Jean Raine a côtoyé les surréalistes belges dès 1943. Il reconnaît le surréalisme comme une source intellectuelle et esthétique intarissable, qui n’a jamais cessé de nourrir ses activités de peintre et de poète, tout en refusant que son oeuvre soit enfermée dans un cadre rigide et stéréotypé. C’est d’ailleurs pour éviter ce piège que le mouvement CoBrA, auquel Jean Raine a contribué par des expositions et par la revue du même nom, a décidé sa propre mort en 1951 après seulement trois ans d’existence : « Nous n’avons pas voulu qu’il dure. Nous avons mis une fin brutale à ce mouvement pour qu’il ne dégénère pas en académisme. Mais nous savions très bien qu’il allait travailler en profondeur et continuer à inspirer, après sa fin officielle, de plus en plus d’artistes1

Durant les années 1950, Jean Raine est avant tout impliqué dans des projets cinématographiques. Il travaille avec Henri Langlois à la Cinémathèque française et intervient sur des films à différents niveaux : de l’écriture de commentaires à la réalisation, en passant par le découpage ou l’organisation de festivals. Sa collaboration artistique pour le documentaire de Luc de Heusch sur René Magritte et l’écriture du poème-commentaire de l’unique film CoBrA (Perséphone) figurent certainement parmi ses plus importantes implications dans ce domaine. En 1951, en parallèle de la dernière exposition internationale CoBrA, à Liège, il organise le Second Festival du film expérimental et abstrait et projette pour l’une des premières fois en Europe Dreams That Money Can Buy de Hans Richter ou les films courts de Norman Mc Laren.

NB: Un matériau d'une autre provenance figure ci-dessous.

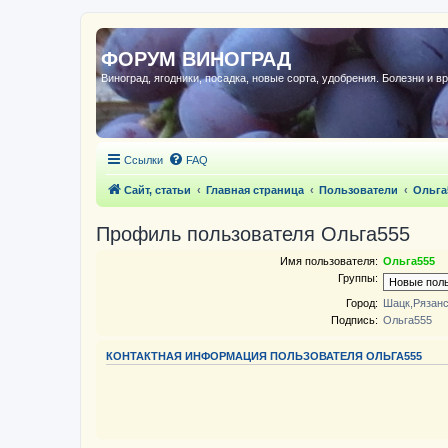
ФОРУМ ВИНОГРАД
Виноград, ягодники, посадка, новые сорта, удобрения. Болезни и в
Ссылки
FAQ
Сайт, статьи
Главная страница
Пользователи
Ольга
Профиль пользователя Ольга555
Имя пользователя:
Ольга555
Группы:
Город:
Шацк,Рязанс
Подпись:
Ольга555
КОНТАКТНАЯ ИНФОРМАЦИЯ ПОЛЬЗОВАТЕЛЯ ОЛЬГА555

Les arts plastiques commencent à prendre progressivement plus d’importance dans les recherches de Jean Raine à partir de la fin des années 1950. Il réalise une centaine de peintures en utilisant du cirage, des colorants alimentaires, de l’encre, des crayons de couleur, et les fonds de tubes de peinture de Pierre Alechinsky. Au début des années 1960, il écrit Journal d’un délirium, quelques mois avant d’être atteint véritablement par ce mal qui altère fortement sa perception des couleurs. Il réalise donc de grandes encres noires sur du papier de coupe avant de renouer avec des chromatismes tranchés durant son séjour américain (1966 -1968).

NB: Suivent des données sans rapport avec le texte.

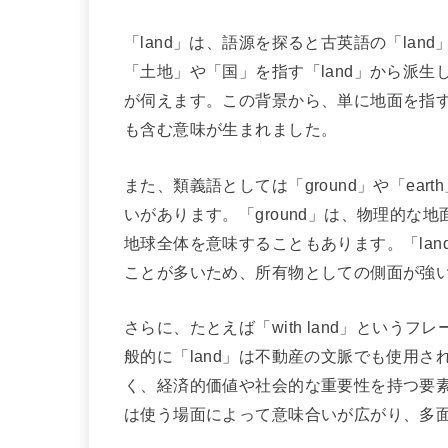
「land」は、語源を探ると古英語の「la
「土地」や「国」を指す「land」から派
が伺えます。この背景から、単に地面を指
も含む意味が生まれました。
また、類義語としては「ground」や「ea
いがあります。「ground」は、物理的な地
地球全体を意味することもあります。「la
ことが多いため、所有物としての側面が強
さらに、たとえば「with land」とい
般的に「land」は不動産の文脈でも使用さ
く、経済的価値や社会的な重要性を持つ要素
は使う場面によって意味合いが広がり、多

Par l’intermédiaire de Théodore Koenig, directeur de la revue Phantomas, Sanky et Jean découvrent Calice sur la côte Ligure, commune proche de Savone où s’installent de nombreux artistes, ainsi que la galerie Il Punto. Ils décident d’y acheter une maison en 1971 et y passent désormais tous leurs étés. Eaux chancelantes fait partie de la toute première série d’oeuvres peintes en Italie pendant l’été 1971. Les paysages méditerranéens et la lumière du Sud transforment radicalement son rapport aux couleurs qui deviennent le sujet même de la peinture. Jean Raine intègre à sa palette des couleurs pastel inédites : des bleus, des verts, ou des ocres extrêmement dilués. Il lui arrivait même de verser directement de l’eau sur le papier pour parvenir à des teintes plus transparentes. Les tonalités chromatiques et la fluidité de la matière font écho aux représentations des milieux aquatiques de Claude Monet, qui a donné son nom à la série, mais le traitement formel d’Eaux chancelantes peut aussi être rapproché de peintures de Joan Mitchell ou d’artistes revendiquant l’héritage du peintre des Nymphéas. Simultanément, il abandonne définitivement les cernes noirs, qui définissaient précédemment les figures, au profit d’un recouvrement all over de la surface picturale dans lequel le graphisme est totalement noyé dans la couleur. Ayant découvert l’abstraction lyrique et l’expressionnisme américains lors de son séjour en Californie, Jean Raine exploite certains principes observés outre-Atlantique et remet par exemple en question la spatialisation du motif et le point de vue privilégié. Notre peinture a été exposée en 1974 à la New Smith Gallery (Bruxelles) tenue par Richard Lucas que Jean Raine a rencontré à Calice Ligure. (G.P.)

 

 

1. Jean Raine, Scalpel de l’indécence, Vénissieux, Parole d’Aube, 1994, p. 18.